While no information on the weight of the metals was made available, the General Department of Customs and Excise of Cambodia reported that 2019 imports clocked in at 722,621 tonnes.
Vei Samnang, provincial governor of Kampong Speu, which boasts five steel mills, told The Post on January 26 that a slowdown in construction activity during the Covid-19 outbreak contributed to the sharp drop in steel imports.
But the main factor behind the plunge was a rise in domestic production, which he said plays an increasingly important role in a market that was traditionally completely dependent on imports.
“It is a matter of fact – an increase in domestic production leads to the inevitable decline in the volume of imports and emerging gradual positive signs for exports,” Samnang said.
He added that with the current momentum in domestic production and Covid-19 improvements, the demand for steel will recover this year, whereas import volumes will not rebound as quickly.
Improvements in economic growth, politics and the market will increase investment in steel mills in Cambodia, he asserted.

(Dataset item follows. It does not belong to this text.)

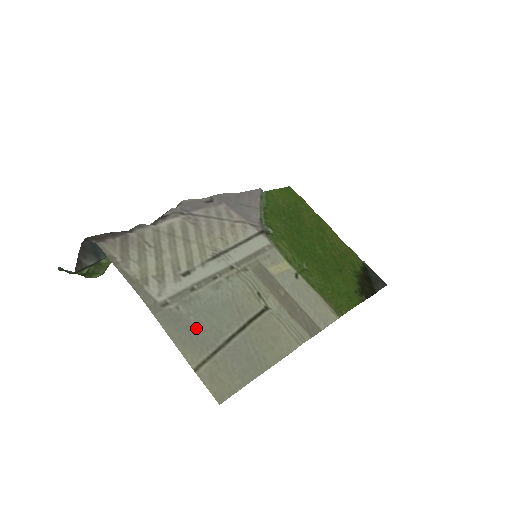
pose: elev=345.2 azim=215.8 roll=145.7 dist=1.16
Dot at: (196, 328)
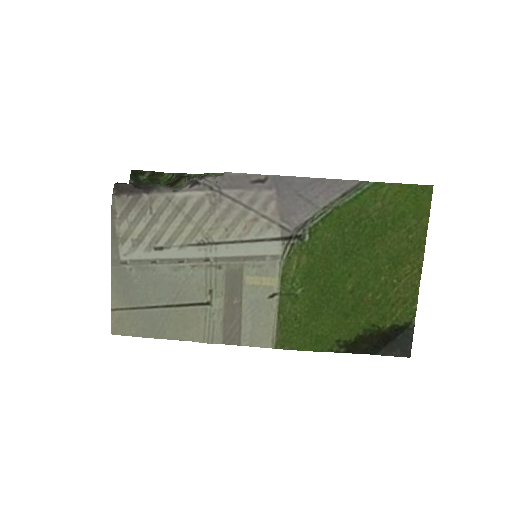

Late in November, Chinese-owned Hong De Sheng (Cambodia) Steel Co Ltd announced that its $16.7 million steel mill in Kampong Speu’s northeastern Oudong district would start operations in December.

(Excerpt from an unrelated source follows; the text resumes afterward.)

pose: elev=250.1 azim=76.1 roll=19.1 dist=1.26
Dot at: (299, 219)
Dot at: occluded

At a meeting on November 27, Group chairman Lin Xiangrong told Keo Rottanak, the managing director of state-owned energy utility Electricite du Cambodge (EdC), that the factory will be capable of churning out 500,000 tonnes of different kinds of steel products per annum in its first phase.

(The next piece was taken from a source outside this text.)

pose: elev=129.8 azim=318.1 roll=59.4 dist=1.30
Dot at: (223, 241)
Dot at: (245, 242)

Cambodia Chamber of Commerce vice-president Lim Heng said demand for steel had fallen as project owners – especially international investors – were forced to temporarily suspend operations due to Covid-19.
He voiced optimism that demand would pick up once Covid-19 was brought under control and suspended projects resumed. “The drop in import value is due to the numerous construction site suspensions during the Covid-19 spread. In 2021, I think imports will grow again.”
Most of the steel that Cambodia uses today is imported from Vietnam, China, Thailand and South Korea, according to Heng.
While unable to provide detailed information concerning the uptick in revenue from steel exports, he said he learned that most is scrap.